My career has been in education. I was a teacher in adult education for 10 years, 7 of which were in Oakland as a member of OEA, the last 5 on the Manzanita campus as a family literacy teacher. I was an OEA site rep for Adult Ed's Family Literacy Dept. for two years and a member of the OEA contract bargaining subcommittee on adult education issues.
After severe cuts to adult ed in 2011, I became the Family Outreach Coordinator at Manzanita SEED Elementary, which coincided with my son’s first years as a student at Manzanita SEED. That year is also when I got involved in parent organizing with Oakland Community Organizations (OCO). I went with OCO many times to school board meetings during the waves of budget cuts to advocate for maximizing resources at school sites and making the cuts from central office. I served on the board of OCO for 6 years and just rejoined the board now that it has the new name of Faith in Action East Bay.
I got a Master’s degree in Applied Mathematics in 2013 from Cal State East Bay, and I taught remedial math for a year at the community college level. (My BA is from UC Berkeley, also in math.) I took a break from teaching for a few years and I currently work at UC Office of the President in the IT department with a high school data project, the Transcript Evaluation Service, helping school districts to evaluate their students’ A to G completion for college eligibility.
For the past three years I have taught an afterschool class in coding and robotics at Oakland SOL Middle School. Iin the future I plan to return to teaching community college part-time once I have gotten settled in to being on the board.

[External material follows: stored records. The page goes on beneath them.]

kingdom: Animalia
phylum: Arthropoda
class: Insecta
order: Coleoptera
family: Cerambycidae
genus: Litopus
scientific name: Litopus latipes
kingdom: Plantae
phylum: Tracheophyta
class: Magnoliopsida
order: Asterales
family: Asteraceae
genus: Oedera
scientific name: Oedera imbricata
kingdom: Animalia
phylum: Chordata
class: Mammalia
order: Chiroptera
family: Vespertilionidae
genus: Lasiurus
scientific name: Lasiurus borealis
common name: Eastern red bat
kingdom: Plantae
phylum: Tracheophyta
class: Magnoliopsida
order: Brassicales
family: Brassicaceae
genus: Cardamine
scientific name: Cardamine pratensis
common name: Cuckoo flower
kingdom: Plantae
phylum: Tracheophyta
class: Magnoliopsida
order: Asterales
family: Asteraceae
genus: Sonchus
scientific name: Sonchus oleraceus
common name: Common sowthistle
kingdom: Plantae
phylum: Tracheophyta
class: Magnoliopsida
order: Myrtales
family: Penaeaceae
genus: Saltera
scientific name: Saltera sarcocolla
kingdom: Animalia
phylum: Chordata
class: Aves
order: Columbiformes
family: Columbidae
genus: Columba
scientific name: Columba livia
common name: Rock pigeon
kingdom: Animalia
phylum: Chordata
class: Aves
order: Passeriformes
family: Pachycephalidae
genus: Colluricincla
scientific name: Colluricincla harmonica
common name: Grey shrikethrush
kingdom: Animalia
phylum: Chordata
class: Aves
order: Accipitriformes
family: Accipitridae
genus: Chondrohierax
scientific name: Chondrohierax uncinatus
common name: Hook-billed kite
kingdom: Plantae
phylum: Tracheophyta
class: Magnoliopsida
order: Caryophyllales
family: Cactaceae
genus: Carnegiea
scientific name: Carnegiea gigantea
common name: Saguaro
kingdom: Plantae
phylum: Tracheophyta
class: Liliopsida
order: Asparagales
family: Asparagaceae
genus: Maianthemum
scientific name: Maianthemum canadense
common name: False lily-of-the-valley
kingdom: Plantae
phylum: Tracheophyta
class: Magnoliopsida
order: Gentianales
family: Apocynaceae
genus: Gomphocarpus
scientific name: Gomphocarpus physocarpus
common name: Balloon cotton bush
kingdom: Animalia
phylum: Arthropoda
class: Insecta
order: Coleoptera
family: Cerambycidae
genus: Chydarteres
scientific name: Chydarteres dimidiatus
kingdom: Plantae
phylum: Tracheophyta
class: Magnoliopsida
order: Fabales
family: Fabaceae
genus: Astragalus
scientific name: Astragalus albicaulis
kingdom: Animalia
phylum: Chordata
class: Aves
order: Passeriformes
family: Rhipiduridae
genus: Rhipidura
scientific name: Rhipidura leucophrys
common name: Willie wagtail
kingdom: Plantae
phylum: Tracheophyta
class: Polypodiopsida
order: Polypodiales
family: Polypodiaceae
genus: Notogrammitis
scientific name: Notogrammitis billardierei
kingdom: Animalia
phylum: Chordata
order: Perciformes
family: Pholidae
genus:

I want to address what motivates me to do this work. I grew up in a rough part of Queens, New York, as one of the few white middle-class kids in a neighborhood that was mostly working-class people of color. I saw the effects of racism and classism on the streets around me every day, and I had leftist parents who explained to me why things were that way. The unfairness of it made me angry, and this was intensified when for middle school and high school I took the bus across town to suburban schools that were very tracked and segregated. Those experiences fueled my commitment to social change and equity, and are what motivate me to this day.